To determine whether the co-occurrence of clicks and USVs was more prevalent than expected if the clicks were distributed randomly, we calculated the overlap between clicks and USVs for all wild type animals. Then, for each recording, we randomized the location of the clicks and calculated the proportion of clicks overlapping with USVs. We repeated this process 100 times per recording, and calculated the average proportion of overlapping clicks/USVs for each of these recordings.
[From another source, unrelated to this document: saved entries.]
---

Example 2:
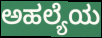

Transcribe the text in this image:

ಅಹಲ್ಯೆಯ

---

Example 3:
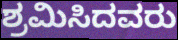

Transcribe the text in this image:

ಶ್ರಮಿಸಿದವರು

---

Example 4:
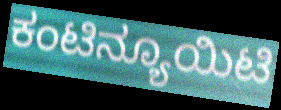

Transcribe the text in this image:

ಕಂಟಿನ್ಯೂಯಿಟಿ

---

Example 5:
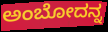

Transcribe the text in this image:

ಅಂಬೋದನ್ನ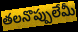
తలనొప్పులేమీ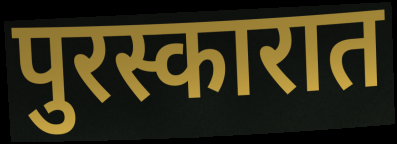
पुरस्कारातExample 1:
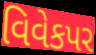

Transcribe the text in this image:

વિવેકપર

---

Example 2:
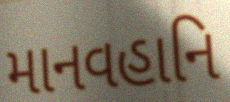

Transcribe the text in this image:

માનવહાનિ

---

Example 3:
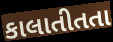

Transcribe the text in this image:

કાલાતીતતા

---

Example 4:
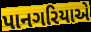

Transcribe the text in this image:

પાનગરિયાએ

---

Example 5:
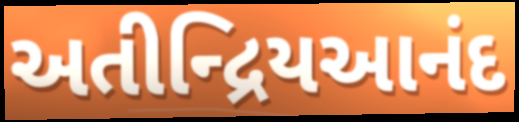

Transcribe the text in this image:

અતીન્દ્રિયઆનંદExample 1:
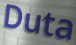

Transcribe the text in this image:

Duta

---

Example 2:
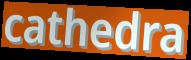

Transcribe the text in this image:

cathedra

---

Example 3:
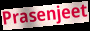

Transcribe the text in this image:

Prasenjeet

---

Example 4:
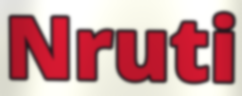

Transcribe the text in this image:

Nruti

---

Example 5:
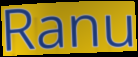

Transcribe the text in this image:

Ranu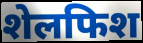
शेलफिश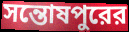
সন্তোষপুরেরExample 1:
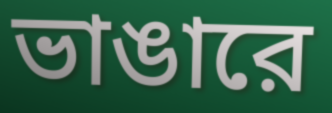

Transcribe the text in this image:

ভাঙারে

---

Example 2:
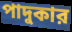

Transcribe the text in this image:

পাদুকার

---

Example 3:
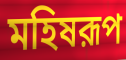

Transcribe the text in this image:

মহিষরূপ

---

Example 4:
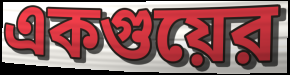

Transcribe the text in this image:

একগুয়ের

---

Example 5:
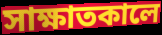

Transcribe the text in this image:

সাক্ষাতকালে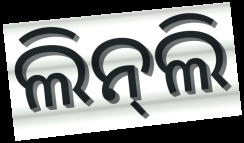
ଲିନ୍‌ଲିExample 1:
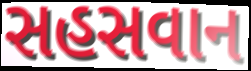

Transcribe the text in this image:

સહસવાન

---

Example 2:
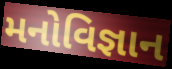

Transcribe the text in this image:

મનોવિજ્ઞાન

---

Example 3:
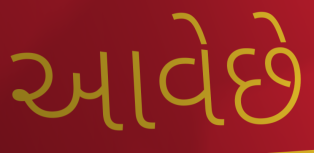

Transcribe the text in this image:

આવેછે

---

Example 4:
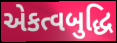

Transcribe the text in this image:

એકત્વબુદ્ધિ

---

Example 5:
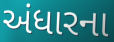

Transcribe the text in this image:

અંધારનાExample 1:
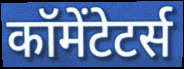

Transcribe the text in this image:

कॉमेंटेटर्स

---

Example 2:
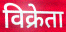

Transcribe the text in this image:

विक्रेता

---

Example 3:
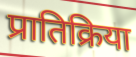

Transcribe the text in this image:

प्रातिक्रिया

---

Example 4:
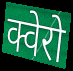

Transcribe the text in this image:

क्वेरो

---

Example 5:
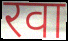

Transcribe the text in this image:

रवा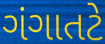
ગંગાતટેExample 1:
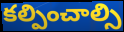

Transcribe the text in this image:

కల్పించాల్సి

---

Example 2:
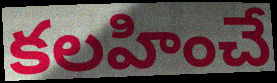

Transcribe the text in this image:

కలహించే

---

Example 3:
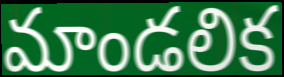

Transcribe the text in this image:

మాండలిక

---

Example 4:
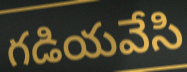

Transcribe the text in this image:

గడియవేసి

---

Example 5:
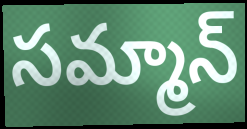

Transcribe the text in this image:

సమ్మాన్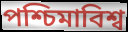
পশ্চিমাবিশ্ব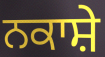
ਨਕਾਸ਼ੇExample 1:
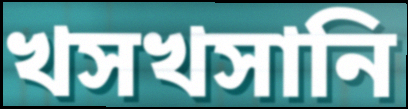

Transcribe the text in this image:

খসখসানি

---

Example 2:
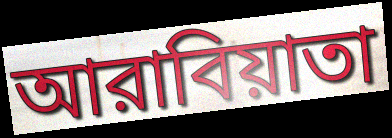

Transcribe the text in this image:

আরাবিয়াতা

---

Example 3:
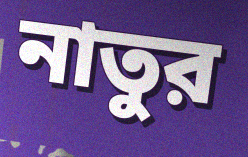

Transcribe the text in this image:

নাতুর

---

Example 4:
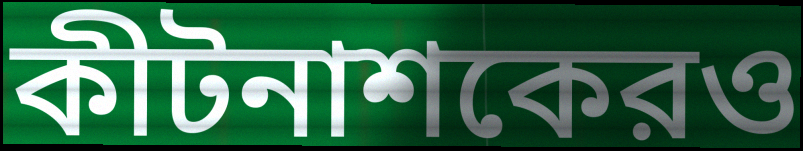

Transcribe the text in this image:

কীটনাশকেরও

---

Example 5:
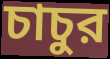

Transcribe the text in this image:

চাচুর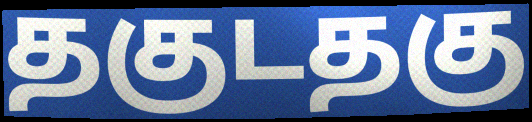
தகுடதகு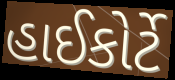
હાઈકોર્ટે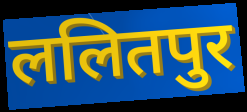
ललितपुर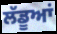
ਲੱਡੂਆਂ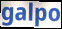
galpo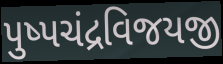
પુષ્પચંદ્રવિજયજી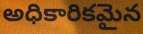
అధికారికమైన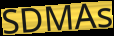
SDMAs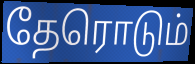
தேரொடும்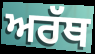
ਅਰੱਥ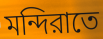
মন্দিরাতে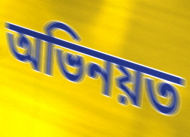
অভিনয়তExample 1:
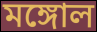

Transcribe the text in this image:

মঙ্গোল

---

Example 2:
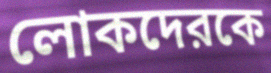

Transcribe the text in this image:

লোকদেরকে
These values were then compared to the actual overlap values of these recordings using a dependent t-test.

For the testing of event rates, click rates and USV rates, all available data of all mice were used. For the tests of sequencing characteristics involving USVs, such as the percentage of respirations containing more than one USV, and the percentage of bouts longer than one USV-containing respiration, we excluded the data of mice that emitted fewer than 5 USVs in total.
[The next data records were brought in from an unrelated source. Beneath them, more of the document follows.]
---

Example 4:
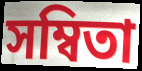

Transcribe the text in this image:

সম্বিতা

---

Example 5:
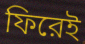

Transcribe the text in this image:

ফিরেই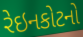
રેઇનકોટનોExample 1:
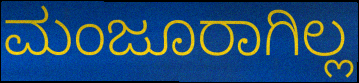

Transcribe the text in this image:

ಮಂಜೂರಾಗಿಲ್ಲ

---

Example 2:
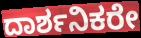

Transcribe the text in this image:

ದಾರ್ಶನಿಕರೇ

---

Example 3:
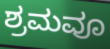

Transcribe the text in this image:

ಶ್ರಮವೂ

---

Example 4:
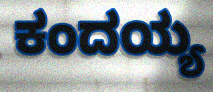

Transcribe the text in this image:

ಕಂದಯ್ಯ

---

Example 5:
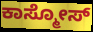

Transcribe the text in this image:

ಕಾಸ್ಮೋಸ್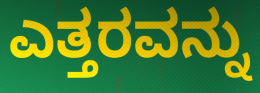
ಎತ್ತರವನ್ನು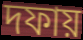
দফায়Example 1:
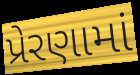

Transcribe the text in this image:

પ્રેરણામાં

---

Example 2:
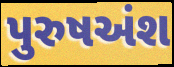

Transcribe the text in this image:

પુરુષઅંશ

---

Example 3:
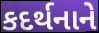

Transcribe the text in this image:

કદર્થનાને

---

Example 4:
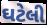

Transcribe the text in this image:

ઘટેલી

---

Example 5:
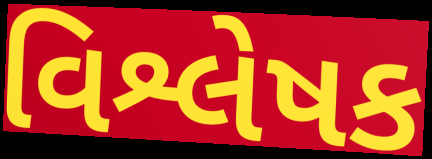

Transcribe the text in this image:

વિશ્લેષક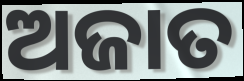
ଅଜାତ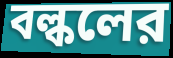
বল্কলের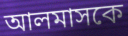
আলমাসকে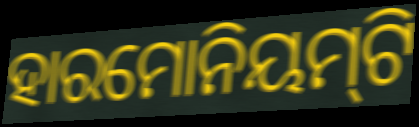
ହାରମୋନିୟମ୍‍ଟି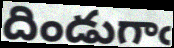
దిండుగాఁ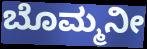
ಬೊಮ್ಮನೀ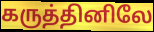
கருத்தினிலே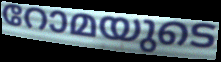
റോമയുടെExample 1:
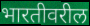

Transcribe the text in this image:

भारतीवरील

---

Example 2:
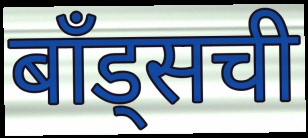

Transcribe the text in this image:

बॉंड्सची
The possible effects of gender on the dependent variables were assessed for each group (i.e., Emx1-Foxp2, Rgs9-Foxp2, L7-Foxp2, Foxp2-SD). We found no significant effects of gender, nor did we find a significant effect of the interaction of gender with age or the interaction of gender with the other independent between-subjects variables (i.e., either genotype or presence of a spontaneous deletion). All results were thus based on data from all genders pooled together.